BIOSYSMO consolidated a representative portfolio of contaminated sites spanning metals, hydrocarbons, PAHs, chlorinated solvents, pharmaceuticals, and emerging contaminants across soils, sediments, and groundwater. During RP2, sampling focused on supplying high-quality material for biosystem optimisation and mesocosm validation at priority sites, including agricultural soils near Paris, legacy Hg-tailings in Bourgogne, estuarine sediments from the Douro and Lima estuaries, and metal- and hydrocarbon-impacted groundwater in Belgium and Spain. Harmonised protocols ensured comparability and supported ecotoxicological workflows.
Microbial work progressed from isolation and characterisation to functional enrichment and ecological screening under realistic matrices. Plant-associated recruitment and mesocosm-based tests strengthened the link between microbial traits, pollutant profiles, and environmental conditions, enabling selection of robust consortia and plant–microbe systems for mixed-contaminant scenarios.
The computational framework was expanded, linking updated genomic, metabolic, and environmental datasets to model development. BIOSYSMOdb now enables cross-scale exploration of biodegradation pathways, metal-resistance traits, and plant–microbe interactions. HMM-based searches and genome-scale models supported prediction of degradation routes and prioritisation of candidates for mesocosm calibration and future deployment planning.
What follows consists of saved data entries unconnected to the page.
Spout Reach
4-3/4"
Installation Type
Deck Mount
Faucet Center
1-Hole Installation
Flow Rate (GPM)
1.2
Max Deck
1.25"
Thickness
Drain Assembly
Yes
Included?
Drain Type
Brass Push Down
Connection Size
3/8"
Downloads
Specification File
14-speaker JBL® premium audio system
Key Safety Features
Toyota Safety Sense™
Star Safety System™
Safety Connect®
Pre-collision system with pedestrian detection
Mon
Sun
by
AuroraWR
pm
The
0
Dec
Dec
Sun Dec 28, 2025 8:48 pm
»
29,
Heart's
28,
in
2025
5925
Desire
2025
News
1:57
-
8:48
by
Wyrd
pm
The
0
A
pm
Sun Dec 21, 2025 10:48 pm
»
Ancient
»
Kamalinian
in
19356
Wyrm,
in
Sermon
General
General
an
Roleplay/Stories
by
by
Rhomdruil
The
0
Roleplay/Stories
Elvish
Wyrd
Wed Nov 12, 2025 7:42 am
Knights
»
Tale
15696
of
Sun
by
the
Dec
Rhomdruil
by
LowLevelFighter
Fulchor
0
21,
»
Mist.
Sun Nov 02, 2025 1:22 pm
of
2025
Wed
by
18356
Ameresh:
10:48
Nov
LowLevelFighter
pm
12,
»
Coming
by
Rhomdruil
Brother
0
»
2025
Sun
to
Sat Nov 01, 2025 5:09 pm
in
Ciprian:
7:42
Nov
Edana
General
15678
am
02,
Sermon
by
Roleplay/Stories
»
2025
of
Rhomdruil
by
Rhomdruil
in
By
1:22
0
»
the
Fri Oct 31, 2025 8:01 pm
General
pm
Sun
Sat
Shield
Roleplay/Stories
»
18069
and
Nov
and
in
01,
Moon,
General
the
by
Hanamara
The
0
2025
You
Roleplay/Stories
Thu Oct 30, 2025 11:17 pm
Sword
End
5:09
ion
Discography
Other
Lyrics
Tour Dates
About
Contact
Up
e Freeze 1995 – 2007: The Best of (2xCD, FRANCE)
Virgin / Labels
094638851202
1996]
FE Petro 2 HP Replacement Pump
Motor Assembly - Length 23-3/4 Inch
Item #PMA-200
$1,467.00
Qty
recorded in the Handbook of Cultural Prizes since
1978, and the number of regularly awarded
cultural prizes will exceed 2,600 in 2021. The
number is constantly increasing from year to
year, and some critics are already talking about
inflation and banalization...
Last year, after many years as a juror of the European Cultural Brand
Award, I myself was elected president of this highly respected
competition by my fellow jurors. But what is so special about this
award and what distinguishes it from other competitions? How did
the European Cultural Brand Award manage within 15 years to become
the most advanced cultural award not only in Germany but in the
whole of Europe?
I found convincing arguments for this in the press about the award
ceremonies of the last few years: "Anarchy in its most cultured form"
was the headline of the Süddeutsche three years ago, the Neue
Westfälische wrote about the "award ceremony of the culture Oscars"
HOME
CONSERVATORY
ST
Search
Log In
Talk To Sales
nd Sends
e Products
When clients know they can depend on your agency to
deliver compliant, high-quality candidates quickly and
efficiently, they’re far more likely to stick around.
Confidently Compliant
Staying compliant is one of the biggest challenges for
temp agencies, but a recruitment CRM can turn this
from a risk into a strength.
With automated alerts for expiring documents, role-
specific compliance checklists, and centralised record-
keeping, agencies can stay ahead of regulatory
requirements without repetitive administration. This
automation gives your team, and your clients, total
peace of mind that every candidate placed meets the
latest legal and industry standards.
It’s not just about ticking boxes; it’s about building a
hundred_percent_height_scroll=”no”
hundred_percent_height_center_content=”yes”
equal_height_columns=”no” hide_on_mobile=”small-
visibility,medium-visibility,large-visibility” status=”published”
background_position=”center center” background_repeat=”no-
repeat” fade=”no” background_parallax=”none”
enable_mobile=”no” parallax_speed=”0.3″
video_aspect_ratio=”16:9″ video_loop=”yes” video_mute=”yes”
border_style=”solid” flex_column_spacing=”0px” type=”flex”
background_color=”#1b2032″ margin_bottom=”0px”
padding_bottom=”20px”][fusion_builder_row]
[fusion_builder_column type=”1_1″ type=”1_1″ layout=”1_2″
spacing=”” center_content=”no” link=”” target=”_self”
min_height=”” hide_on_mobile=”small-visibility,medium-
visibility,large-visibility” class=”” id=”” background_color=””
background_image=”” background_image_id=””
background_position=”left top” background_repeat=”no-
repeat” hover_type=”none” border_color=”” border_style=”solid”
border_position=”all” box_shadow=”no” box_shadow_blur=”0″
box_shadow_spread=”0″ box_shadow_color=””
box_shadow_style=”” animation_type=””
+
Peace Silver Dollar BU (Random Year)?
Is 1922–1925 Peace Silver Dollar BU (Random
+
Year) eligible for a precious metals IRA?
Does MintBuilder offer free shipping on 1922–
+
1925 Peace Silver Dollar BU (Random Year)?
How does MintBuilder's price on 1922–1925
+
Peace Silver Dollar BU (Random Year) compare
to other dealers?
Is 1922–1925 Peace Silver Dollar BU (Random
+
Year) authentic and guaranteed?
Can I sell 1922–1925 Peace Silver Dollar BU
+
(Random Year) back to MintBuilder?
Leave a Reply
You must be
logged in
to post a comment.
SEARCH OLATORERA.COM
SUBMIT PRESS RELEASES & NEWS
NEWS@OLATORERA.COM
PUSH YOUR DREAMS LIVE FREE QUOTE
Synergistic remediation systems reached key milestones. Phragmites-based phytoremediation achieved >85–90% metal removal in mesocosms, exceeding intermediate KPIs and confirming scalability (TRL 3→5). Soil phytoremediation with engineered poplars plus beneficial consortia improved Zn/Cd uptake and stress tolerance under greenhouse conditions (TRL 3→4). Estuarine plant–bacteria systems removed pharmaceuticals and metals at microcosm scale and initiated mesocosm transfer (TRL 3→4). BES platforms advanced via 3D biofilms and tailored carriers, increasing removal of metals and hydrocarbons in real matrices (TRL 3–4→5). Bioaugmentation with engineered Pseudomonas strains progressed under controlled lab/mesocosm settings (TRL 3→4), respecting regulatory boundaries for GMOs.
Communication, dissemination, and exploitation efforts intensified. BIOSYSMO’s LinkedIn community passed 1,028 followers (>120,000 impressions), and X reached 639 followers (~30,000 impressions). Three newsletters, several press releases, and a CORDIS feature increased visibility. Partners contributed to events including MicrobeTech 2025, BioBIO, Pint of Science, and summer schools. The EU Bioremediation Cluster rebranded as ALL4BIOREM, strengthening joint communication and policy engagement. Exploitation advanced through updated SWOT/PESTLE analysis, expanded Key Exploitable Results, and refined valorisation pathways.